- Mise en pratique:
**A)** Traduisez en anglais cette phrase de l'extrait sur l'effort juste : « Dans ces conditions, la voie est libre pour la lumière spirituelle qui peut illuminer la réalité intérieure et y rétablir l’harmonie, l’ordre et l’équilibre. »
**B)** D'après l'extrait sur l'effort juste, pourquoi le changement n'est-il qu'une conséquence indirecte de l'effort ? Répondez en une à trois phrases.
**C)** Répondez brièvement à ces questions sur l'extrait sur l'effort juste :
(i) Dans quel état l'effort de réorientation recentre-t-il l'attention ?
(ii) Quel nom les taoïstes donnent-ils à l'art dans lequel s'inscrit cette dynamique ?
(iii) Quel paradoxe est évoqué dans la dernière phrase ?

- Extrait du document:
—————

Si, par suite de la dynamique de l’effort juste sur soi-même, un changement s’opère dans la psyché ou dans le corps, il n’est pas la conséquence directe de cet effort, mais sa conséquence indirecte. Je m’explique : en faisant l’effort de réorienter l’attention, on la retire des schémas de fonctionnement habituels pour la recentrer dans son état primordial d’équanimité. Dans ces conditions, la voie est libre pour la lumière spirituelle qui peut illuminer la réalité intérieure et y rétablir l’harmonie, l’ordre et l’équilibre. Si changement il y a, il ne vient donc pas directement de l’effort que l’on a produit, mais de la force agissante de la lumière spirituelle à laquelle la porte aura simplement été ouverte au niveau de la conscience individuelle. Autrement dit, nous n’avons pas procédé directement au changement par un effort de volonté, mais nous avons fait l’effort de nous libérer de la tendance à vouloir changer les choses par nous-mêmes, pour laisser le champ libre à la lumière spirituelle. C’est pourquoi cette dynamique de l’effort juste s’inscrit parfaitement dans ce que les taoïstes nomment l’art du « non-agir ». C’est le grand paradoxe du changement opéré par le lâcher-prise [2].

—————

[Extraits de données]
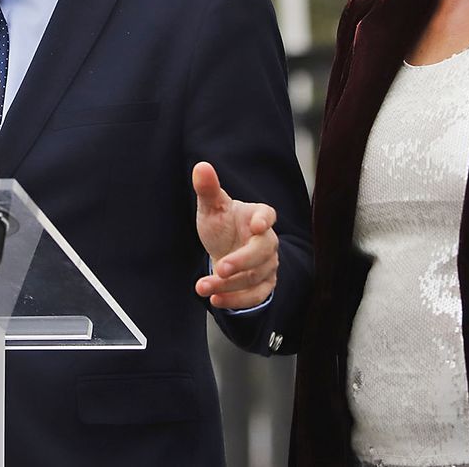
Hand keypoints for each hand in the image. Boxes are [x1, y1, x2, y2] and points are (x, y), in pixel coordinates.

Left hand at [192, 161, 278, 309]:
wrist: (225, 248)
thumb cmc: (222, 223)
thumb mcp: (211, 206)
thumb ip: (208, 188)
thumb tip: (201, 166)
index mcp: (258, 215)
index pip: (267, 215)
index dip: (264, 220)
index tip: (257, 225)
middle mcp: (268, 241)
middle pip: (262, 253)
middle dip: (241, 262)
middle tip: (220, 268)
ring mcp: (268, 264)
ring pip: (255, 277)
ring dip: (229, 286)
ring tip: (203, 287)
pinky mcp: (264, 285)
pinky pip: (256, 296)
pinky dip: (237, 300)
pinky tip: (216, 299)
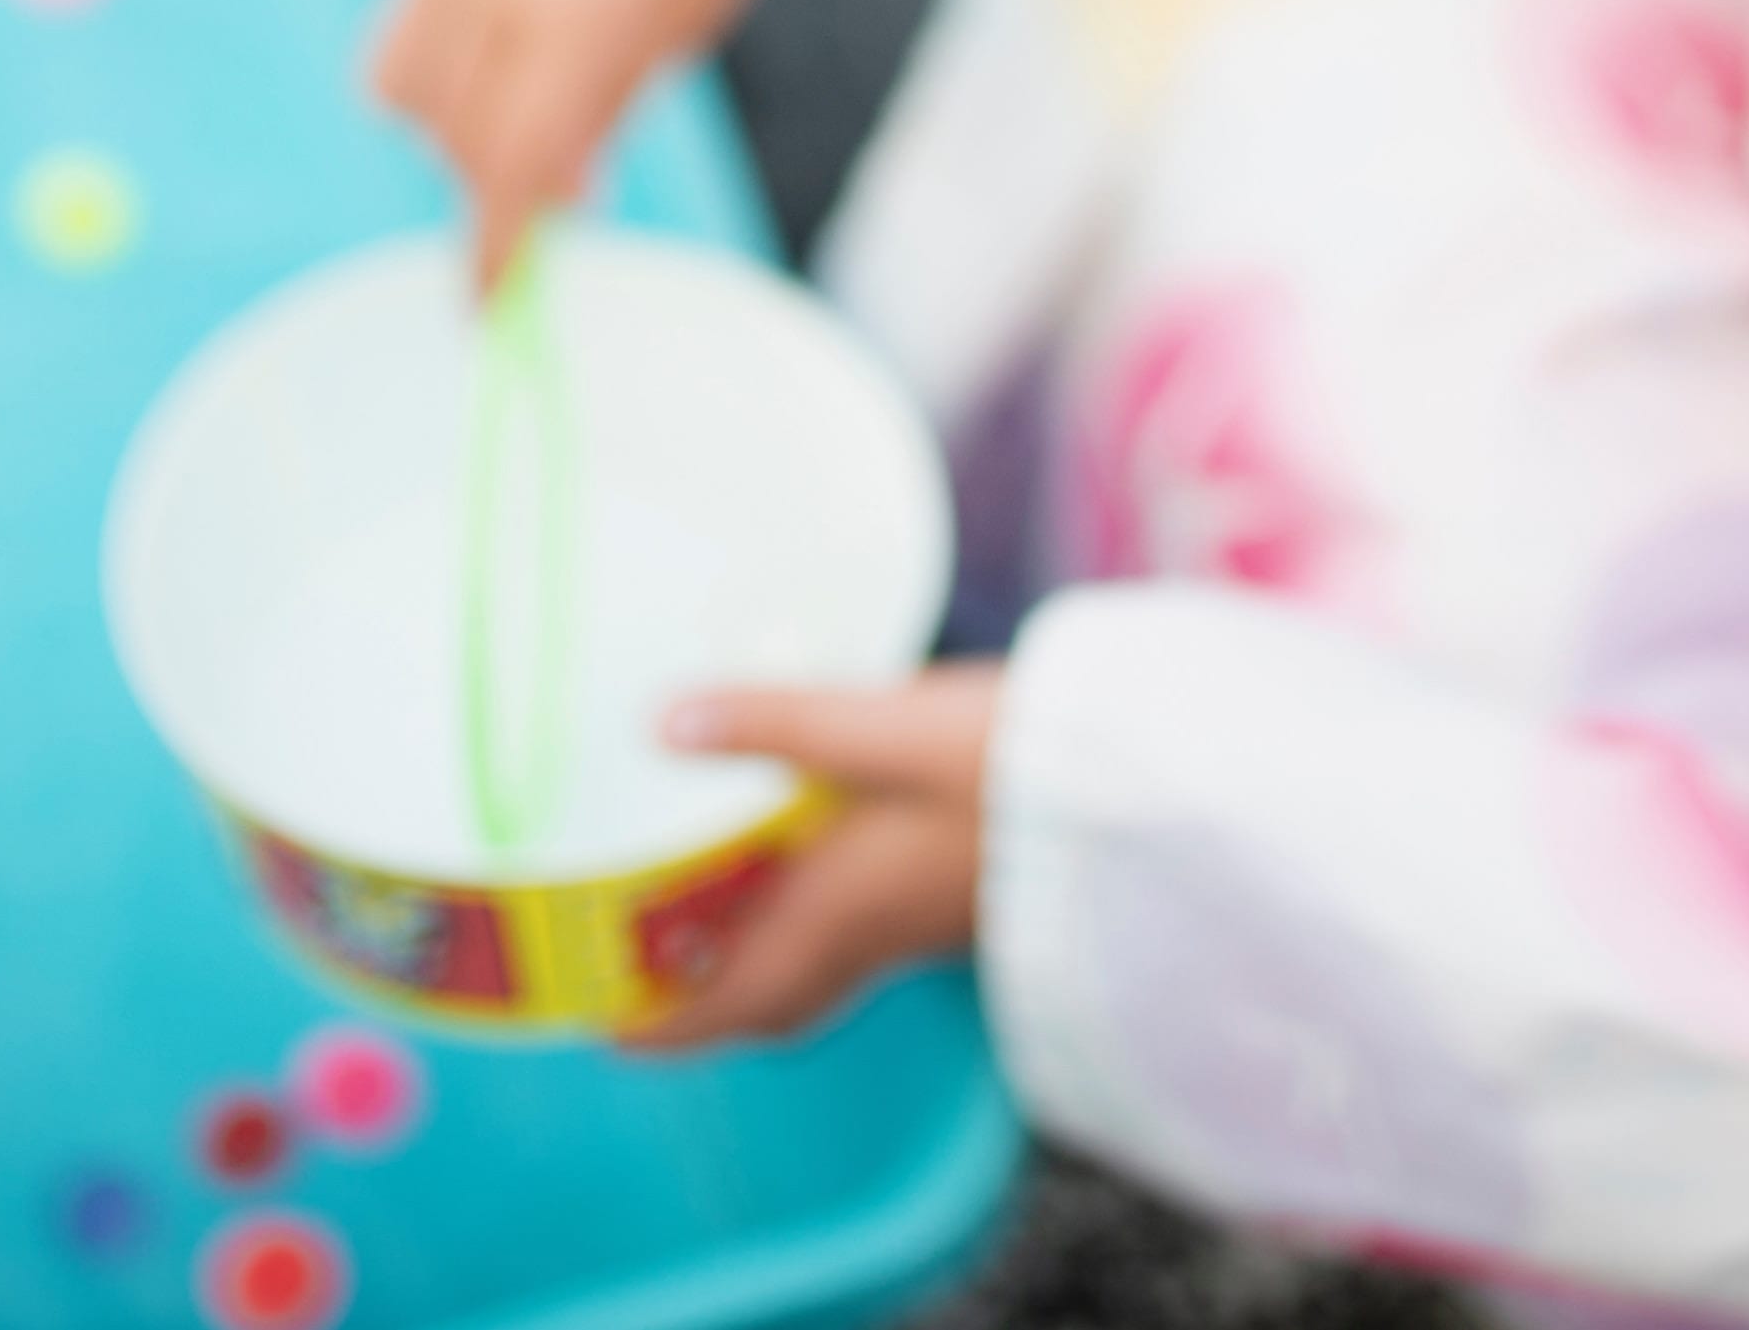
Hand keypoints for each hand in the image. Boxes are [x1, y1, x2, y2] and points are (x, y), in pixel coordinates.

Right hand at [369, 0, 799, 280]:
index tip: (485, 305)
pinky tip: (523, 28)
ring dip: (450, 120)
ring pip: (403, 76)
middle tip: (541, 196)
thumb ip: (614, 92)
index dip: (492, 248)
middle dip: (482, 181)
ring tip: (532, 102)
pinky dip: (450, 49)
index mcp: (573, 14)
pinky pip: (414, 9)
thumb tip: (566, 180)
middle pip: (442, 132)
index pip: (507, 166)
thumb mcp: (695, 3)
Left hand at [629, 665, 1001, 1050]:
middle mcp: (876, 934)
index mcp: (840, 913)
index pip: (735, 1002)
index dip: (666, 1026)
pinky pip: (862, 933)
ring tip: (714, 910)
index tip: (605, 1027)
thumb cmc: (1011, 762)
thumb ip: (776, 722)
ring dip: (760, 959)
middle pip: (776, 999)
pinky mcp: (958, 892)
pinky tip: (816, 851)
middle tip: (648, 970)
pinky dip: (814, 919)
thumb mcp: (885, 727)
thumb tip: (662, 722)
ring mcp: (922, 920)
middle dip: (708, 1000)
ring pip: (821, 969)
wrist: (1143, 787)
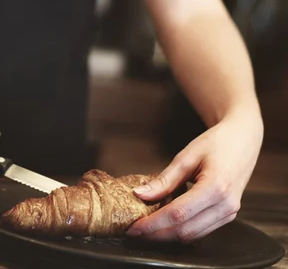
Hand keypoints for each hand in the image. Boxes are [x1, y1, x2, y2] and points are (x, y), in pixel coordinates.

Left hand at [126, 107, 262, 242]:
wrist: (242, 141)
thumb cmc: (215, 143)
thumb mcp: (186, 156)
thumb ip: (164, 179)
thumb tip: (140, 194)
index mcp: (215, 187)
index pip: (178, 214)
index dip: (153, 224)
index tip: (134, 228)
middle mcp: (225, 206)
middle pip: (185, 230)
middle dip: (157, 234)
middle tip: (135, 231)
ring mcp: (229, 213)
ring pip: (193, 235)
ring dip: (168, 235)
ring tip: (146, 228)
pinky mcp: (228, 216)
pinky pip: (201, 230)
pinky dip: (181, 230)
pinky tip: (165, 222)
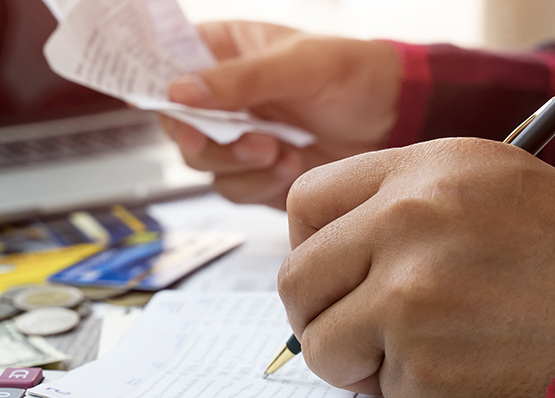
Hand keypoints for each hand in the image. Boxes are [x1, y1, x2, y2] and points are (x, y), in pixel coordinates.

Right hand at [161, 21, 401, 208]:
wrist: (395, 120)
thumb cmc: (353, 73)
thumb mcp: (299, 65)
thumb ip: (240, 79)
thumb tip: (179, 91)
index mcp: (220, 52)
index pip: (164, 66)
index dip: (159, 89)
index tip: (176, 107)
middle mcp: (219, 96)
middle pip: (177, 126)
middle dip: (209, 141)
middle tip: (250, 141)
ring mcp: (233, 136)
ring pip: (202, 164)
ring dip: (240, 165)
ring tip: (282, 152)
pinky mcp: (251, 173)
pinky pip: (232, 189)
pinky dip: (260, 184)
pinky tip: (293, 166)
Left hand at [277, 138, 554, 397]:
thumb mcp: (495, 190)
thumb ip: (409, 205)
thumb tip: (333, 247)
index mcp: (426, 171)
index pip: (308, 199)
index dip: (310, 244)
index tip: (328, 271)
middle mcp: (407, 221)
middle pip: (299, 278)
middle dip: (319, 315)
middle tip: (352, 332)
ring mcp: (408, 294)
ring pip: (323, 343)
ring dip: (359, 362)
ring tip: (420, 355)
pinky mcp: (420, 363)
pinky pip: (380, 390)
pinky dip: (414, 394)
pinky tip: (467, 371)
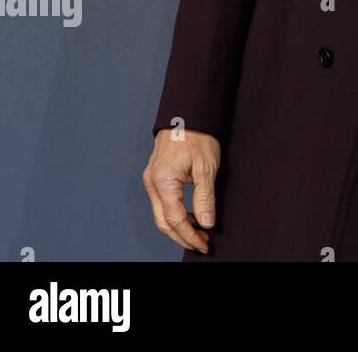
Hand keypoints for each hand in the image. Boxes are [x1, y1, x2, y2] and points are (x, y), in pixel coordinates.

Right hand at [142, 127, 220, 252]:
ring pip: (161, 214)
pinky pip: (162, 203)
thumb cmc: (197, 136)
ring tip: (198, 232)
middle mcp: (152, 183)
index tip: (204, 243)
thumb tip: (206, 222)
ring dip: (178, 226)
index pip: (174, 219)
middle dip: (182, 236)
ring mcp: (151, 180)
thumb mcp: (206, 167)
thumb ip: (205, 197)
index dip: (190, 234)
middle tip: (201, 243)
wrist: (188, 114)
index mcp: (163, 181)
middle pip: (163, 222)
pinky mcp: (155, 177)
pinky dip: (174, 214)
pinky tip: (190, 216)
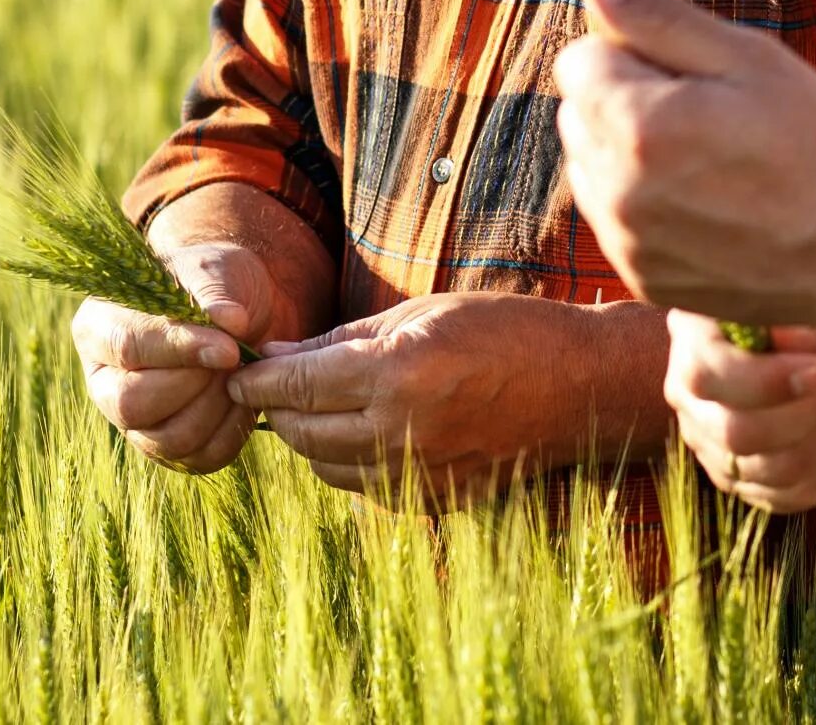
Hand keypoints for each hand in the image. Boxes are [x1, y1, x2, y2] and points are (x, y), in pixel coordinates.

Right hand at [70, 238, 278, 472]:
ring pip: (166, 438)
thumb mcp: (213, 270)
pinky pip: (198, 458)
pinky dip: (230, 431)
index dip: (180, 349)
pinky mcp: (169, 448)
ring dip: (216, 408)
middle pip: (132, 404)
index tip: (230, 346)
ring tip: (240, 373)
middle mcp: (105, 381)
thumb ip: (214, 294)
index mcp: (98, 328)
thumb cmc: (215, 282)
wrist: (243, 308)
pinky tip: (245, 398)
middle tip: (234, 357)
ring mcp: (134, 422)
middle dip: (194, 384)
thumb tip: (231, 323)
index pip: (126, 347)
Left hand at [226, 292, 661, 501]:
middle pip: (300, 432)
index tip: (237, 371)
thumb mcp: (421, 314)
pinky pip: (363, 488)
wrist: (578, 387)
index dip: (256, 380)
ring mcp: (418, 475)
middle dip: (277, 408)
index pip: (295, 387)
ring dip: (310, 438)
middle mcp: (402, 431)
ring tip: (319, 406)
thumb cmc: (504, 331)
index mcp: (397, 375)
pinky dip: (349, 462)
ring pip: (325, 467)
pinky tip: (363, 432)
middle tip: (274, 385)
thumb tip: (276, 357)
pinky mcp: (433, 502)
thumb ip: (343, 341)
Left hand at [554, 0, 815, 329]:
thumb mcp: (748, 59)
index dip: (633, 50)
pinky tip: (709, 202)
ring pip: (590, 168)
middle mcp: (617, 192)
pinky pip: (615, 220)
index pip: (578, 59)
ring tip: (710, 158)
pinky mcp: (644, 278)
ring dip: (627, 152)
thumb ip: (658, 18)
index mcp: (637, 126)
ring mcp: (628, 243)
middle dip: (623, 99)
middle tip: (708, 112)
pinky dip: (645, 202)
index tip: (694, 71)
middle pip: (576, 114)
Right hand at [666, 312, 815, 513]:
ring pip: (763, 470)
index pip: (709, 373)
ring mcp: (706, 440)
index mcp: (693, 335)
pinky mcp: (735, 477)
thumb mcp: (805, 295)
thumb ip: (801, 309)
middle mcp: (687, 393)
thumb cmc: (806, 310)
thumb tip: (802, 337)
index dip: (769, 380)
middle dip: (806, 414)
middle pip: (737, 433)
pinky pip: (782, 496)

—————

- Réponses attendues:
**A)** Under these conditions, the way is clear for the spiritual light, which can illuminate the inner reality and restore harmony, order, and balance there.

**B)** L'effort consiste seulement à réorienter l'attention. On la retire ainsi des schémas de fonctionnement habituels pour la recentrer dans son état primordial d'équanimité. La voie est alors libre pour la lumière spirituelle, et c'est la force agissante de cette lumière qui produit le changement, pas l'effort lui-même.

**C)**
(i) Dans son état primordial d'équanimité.
(ii) L'art du « non-agir ».
(iii) Le grand paradoxe du changement opéré par le lâcher-prise.